The arrival of the automatic sprinkler for the brain — a device which can both detect and suppress — will revolutionize the ability to fight mental disease from inside the brain. For example, deep-brain stimulators, today, can treat epilepsy by “putting out” the electrical storm before it catches.
Socio-economics matter. Fires and depression both are made worse by dense, urban environments, by cramming, by poor access to resources; fire and suicide are both more common and more deadly among the poor.
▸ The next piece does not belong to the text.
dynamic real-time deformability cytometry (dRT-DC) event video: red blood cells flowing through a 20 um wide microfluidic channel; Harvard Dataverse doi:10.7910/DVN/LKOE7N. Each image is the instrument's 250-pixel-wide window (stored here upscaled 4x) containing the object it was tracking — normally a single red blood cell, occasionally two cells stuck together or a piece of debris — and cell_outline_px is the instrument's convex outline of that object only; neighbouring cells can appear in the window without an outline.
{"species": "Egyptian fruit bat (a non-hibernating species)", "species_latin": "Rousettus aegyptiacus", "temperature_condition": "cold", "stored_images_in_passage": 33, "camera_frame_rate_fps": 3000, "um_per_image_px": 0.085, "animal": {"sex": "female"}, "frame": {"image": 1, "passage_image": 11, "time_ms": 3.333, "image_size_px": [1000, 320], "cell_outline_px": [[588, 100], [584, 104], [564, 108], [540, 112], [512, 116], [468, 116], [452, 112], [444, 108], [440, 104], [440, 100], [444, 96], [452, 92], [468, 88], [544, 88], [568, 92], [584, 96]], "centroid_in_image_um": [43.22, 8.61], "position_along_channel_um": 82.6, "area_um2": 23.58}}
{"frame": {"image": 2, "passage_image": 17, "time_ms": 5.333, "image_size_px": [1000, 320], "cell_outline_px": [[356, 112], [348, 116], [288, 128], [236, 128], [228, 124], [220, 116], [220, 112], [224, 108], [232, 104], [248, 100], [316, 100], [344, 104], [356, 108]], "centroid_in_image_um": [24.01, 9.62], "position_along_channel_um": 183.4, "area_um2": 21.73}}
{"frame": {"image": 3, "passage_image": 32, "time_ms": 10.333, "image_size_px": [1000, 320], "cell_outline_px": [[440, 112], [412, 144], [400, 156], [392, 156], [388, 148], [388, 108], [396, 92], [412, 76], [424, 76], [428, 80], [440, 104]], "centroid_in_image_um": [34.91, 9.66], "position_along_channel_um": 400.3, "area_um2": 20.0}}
According to Bruce Hensler, in Crucible of Fire: “Almost without exception, every scientific study looking at socioeconomic characteristics has shown a relationship between level of income and the risk level of fire”. Similarly, the WHO says: “Mental illness and poverty are considered to interact in a negative cycle; that is, not only is the risk of mental illness among people who live in poverty higher, but so too is the likelihood that those living with mental illness will drift into or remain in poverty.”
“Materials” matter. Not all fires are the same. One does not put out an oil fire with water, yet psychiatrists may be commonly doing just such a thing with mental disease. There is no risk-related biomarker for depression, which means the best a doctor can still do is guess. Some of us are made of wood, some of concrete.
Is the mental health crisis about to get even worse? Will there be a mental-health equivalent of the 1666 Great Fire? (Are we in it already?) If we plotted psychiatry today onto a timeline of the history of firefighting, I’d argue we are still in the bucket brigade era. It was common in centuries past to expect to lose an entire home; today, we tolerate a loss of the patient. The buckets were used mostly to, hopefully, buy enough time to salvage a few belongings, but the house was always destroyed.
If only we treated people with as much care as we do buildings.